The control of vocalization depends significantly on auditory feedback in any species of mammals. Echolocating horseshoe bats, however, provide an excellent model system to study audio-vocal (AV) interactions. These bats can precisely control the frequency of their echolocation calls by monitoring the characteristics of the returning echo; they compensate for flight-induced Doppler shifts in the echo frequency by lowering the frequency of the subsequent vocalization cells (Schnitzler, 1968; Schuller et al., 1974, 1975). It was the aim of this study to investigate the neuronal mechanisms underlying this Doppler-shift compensation (DSC) behavior.

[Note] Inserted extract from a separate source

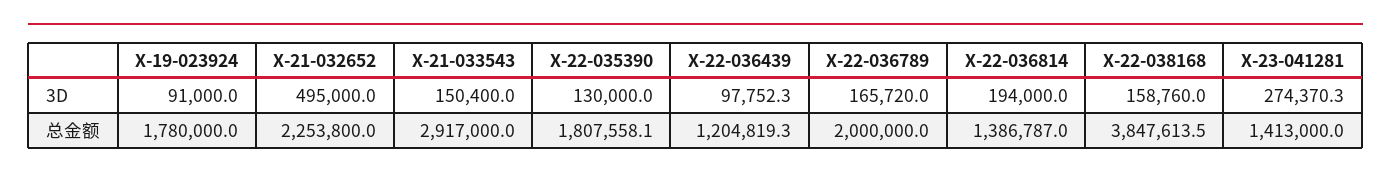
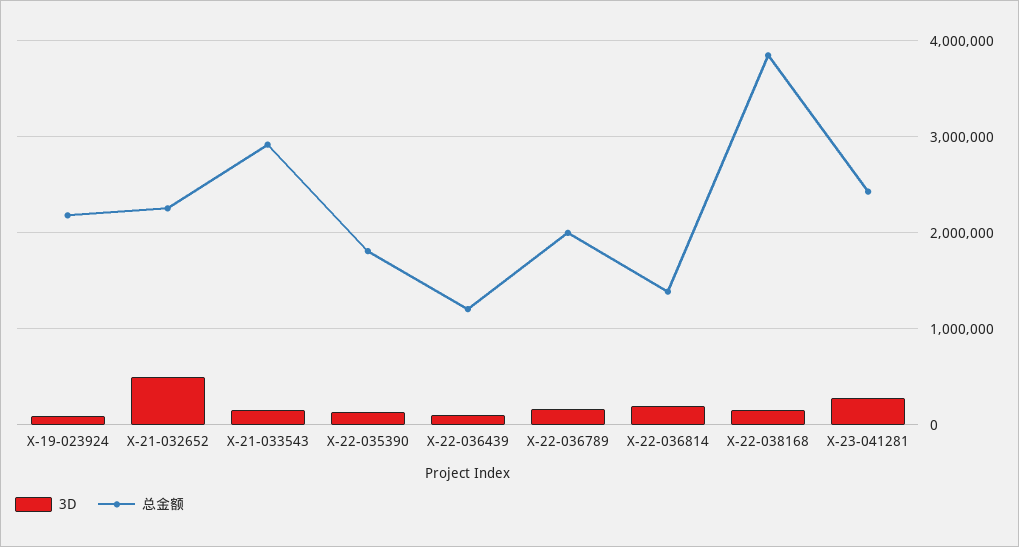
总金额, X-19-023924: 1780000 -> 2200000
总金额, X-23-041281: 1413000 -> 2400000

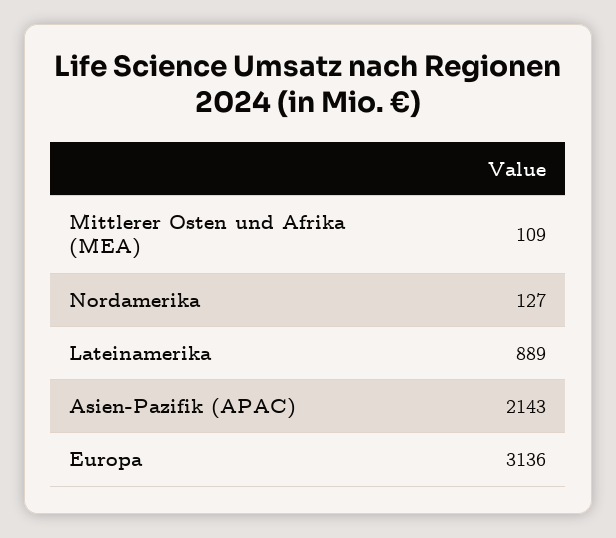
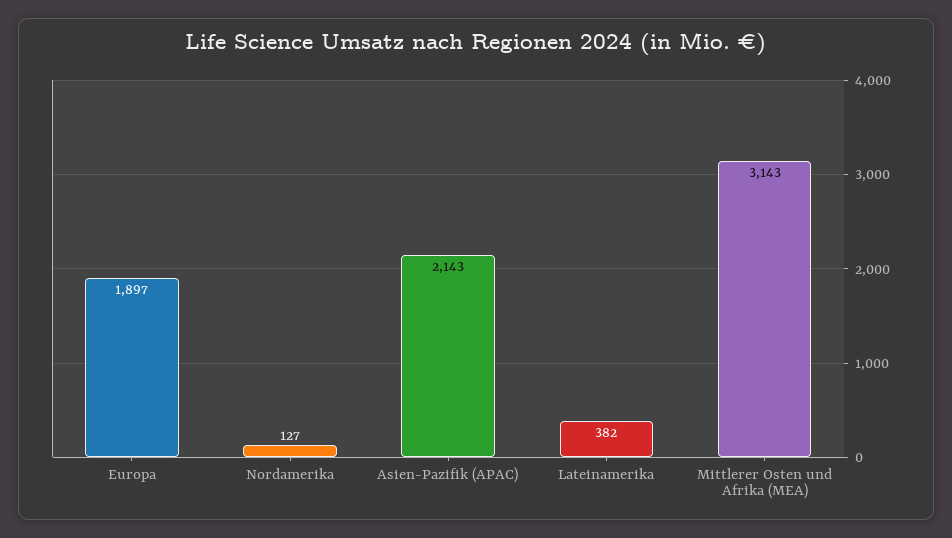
Mittlerer Osten und Afrika (MEA): 109 -> 3143
Lateinamerika: 889 -> 382
Europa: 3136 -> 1897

For that purpose, the neuronal activity of single units was studied during spontaneous vocalizations of the bats and compared with responses to auditory stimuli such as playback vocalizations and artificially generated acoustic stimuli. The natural echolocation situation was simulated by triggering an acoustic stimulus to the bat's own vocalization and by varying the time delay of this artificial "echo" relative to the vocalization onset. Single-unit activity was observed before, during, and/or after the bat's vocalization as well as in response to auditory stimuli. However, the activity patterns associated with vocalization differed from those triggered by auditory stimuli even when the auditory stimuli were acoustically identical to the bat's vocalization. These neurons were called AV neurons. Their distribution was restricted to an area in the paralemniscal tegmentum of the midbrain. When the natural echolocation situation was stimulated, the responses of AV neurons depended on the time delay between the onset of vocalization and the beginning of the simulated echo. This delay sensitivity disappeared completely when the act of vocalization was replaced by an auditory stimulus that mimicked acoustic self-stimulation during the emission of an echolocation call. The activity of paralemniscal neurons was correlated with all parameters of echolocation calls and echoes that are relevant in context with DSC. These results suggest a model for the regulation of vocalization frequencies by inhibitory auditory feedback.